Recovery in risk sentiment sends USD lower
USD fell last week amid mixed messages in the FOMC minutes. The minutes from the June meeting confirmed that the US central bank is moving towards tapering bond purchases, possibly as soon as this year. However, the Fed policymakers also said that while there has been progress on the economic recovery, but the recovery is yet to be achieved.
Despite the minutes, the US treasury market seems to be less concerned over rising inflation and interest rates. The benchmark 10-year Treasury yield fell by 7 bps to fresh 4 month lows.

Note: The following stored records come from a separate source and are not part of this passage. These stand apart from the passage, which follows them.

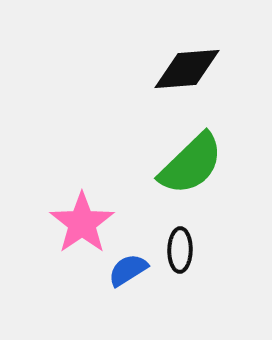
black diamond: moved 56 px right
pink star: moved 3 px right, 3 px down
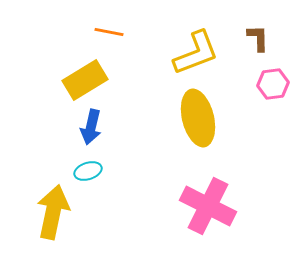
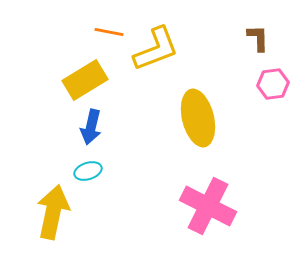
yellow L-shape: moved 40 px left, 4 px up
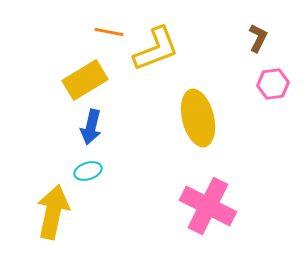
brown L-shape: rotated 28 degrees clockwise
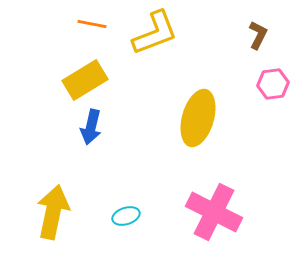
orange line: moved 17 px left, 8 px up
brown L-shape: moved 3 px up
yellow L-shape: moved 1 px left, 16 px up
yellow ellipse: rotated 30 degrees clockwise
cyan ellipse: moved 38 px right, 45 px down
pink cross: moved 6 px right, 6 px down
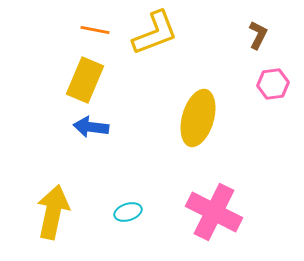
orange line: moved 3 px right, 6 px down
yellow rectangle: rotated 36 degrees counterclockwise
blue arrow: rotated 84 degrees clockwise
cyan ellipse: moved 2 px right, 4 px up
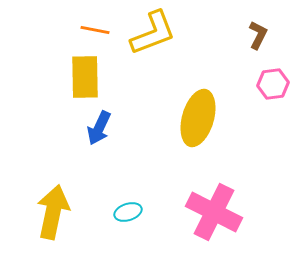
yellow L-shape: moved 2 px left
yellow rectangle: moved 3 px up; rotated 24 degrees counterclockwise
blue arrow: moved 8 px right, 1 px down; rotated 72 degrees counterclockwise
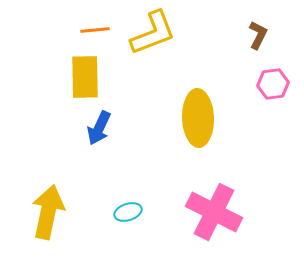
orange line: rotated 16 degrees counterclockwise
yellow ellipse: rotated 18 degrees counterclockwise
yellow arrow: moved 5 px left
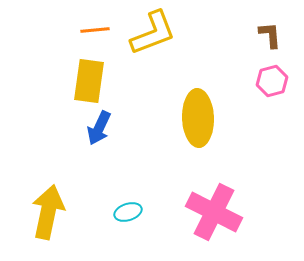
brown L-shape: moved 12 px right; rotated 32 degrees counterclockwise
yellow rectangle: moved 4 px right, 4 px down; rotated 9 degrees clockwise
pink hexagon: moved 1 px left, 3 px up; rotated 8 degrees counterclockwise
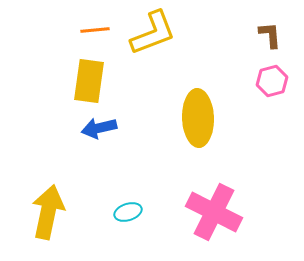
blue arrow: rotated 52 degrees clockwise
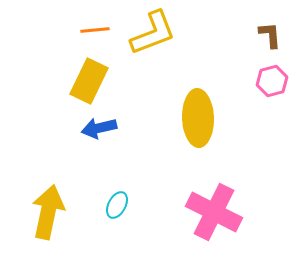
yellow rectangle: rotated 18 degrees clockwise
cyan ellipse: moved 11 px left, 7 px up; rotated 44 degrees counterclockwise
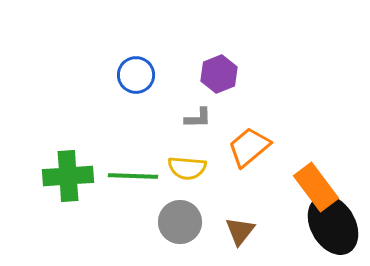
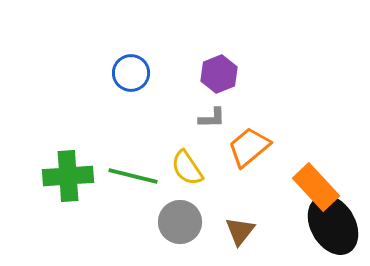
blue circle: moved 5 px left, 2 px up
gray L-shape: moved 14 px right
yellow semicircle: rotated 51 degrees clockwise
green line: rotated 12 degrees clockwise
orange rectangle: rotated 6 degrees counterclockwise
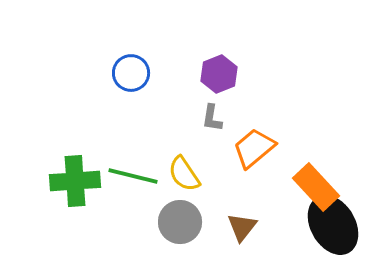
gray L-shape: rotated 100 degrees clockwise
orange trapezoid: moved 5 px right, 1 px down
yellow semicircle: moved 3 px left, 6 px down
green cross: moved 7 px right, 5 px down
brown triangle: moved 2 px right, 4 px up
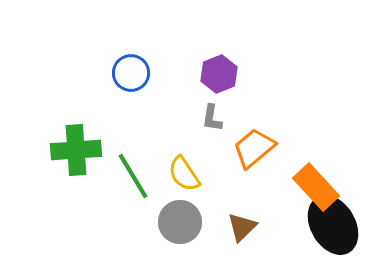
green line: rotated 45 degrees clockwise
green cross: moved 1 px right, 31 px up
brown triangle: rotated 8 degrees clockwise
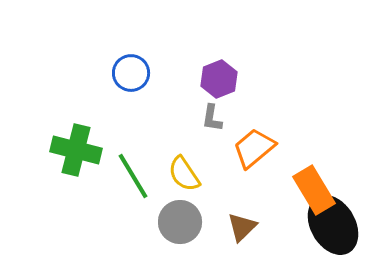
purple hexagon: moved 5 px down
green cross: rotated 18 degrees clockwise
orange rectangle: moved 2 px left, 3 px down; rotated 12 degrees clockwise
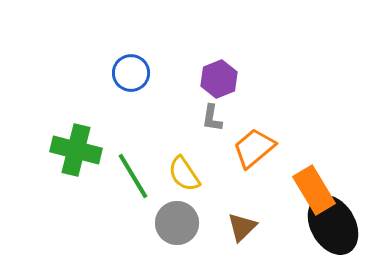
gray circle: moved 3 px left, 1 px down
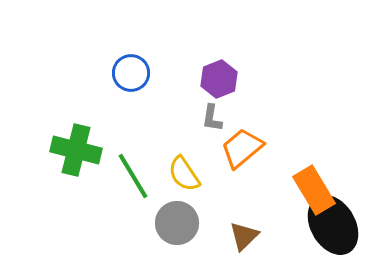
orange trapezoid: moved 12 px left
brown triangle: moved 2 px right, 9 px down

US ISM services PMI showed a larger than expected decline in June from a record high hit in May. The PMI slipped nearly 4 points to 60.1, down from 64 and well short of the 63.5 forecasts.
INR snaps 6-week losing streak
INR ended the week marginally higher snapping a 6-weeks losing run despite being under pressure throughout the week amid the release of weak economic data and surging oil prices. However, the sharp gain on Friday was largely driven by broad USD weakness and inflows for initial public offerings.
The oil cartel failed to unanimously agree to ease production curbs that were put in place during the pandemic. As a result, the price of oil skyrocketed, which is bad news for countries like India that import oil.
Activity in the services industry contracted sharply in June as tighter restrictions were imposed to contain the spread of the second wave of covid. The IHS Markit Services PMI Index dived to 41.2 last month, down from an already weak 46.4 in May.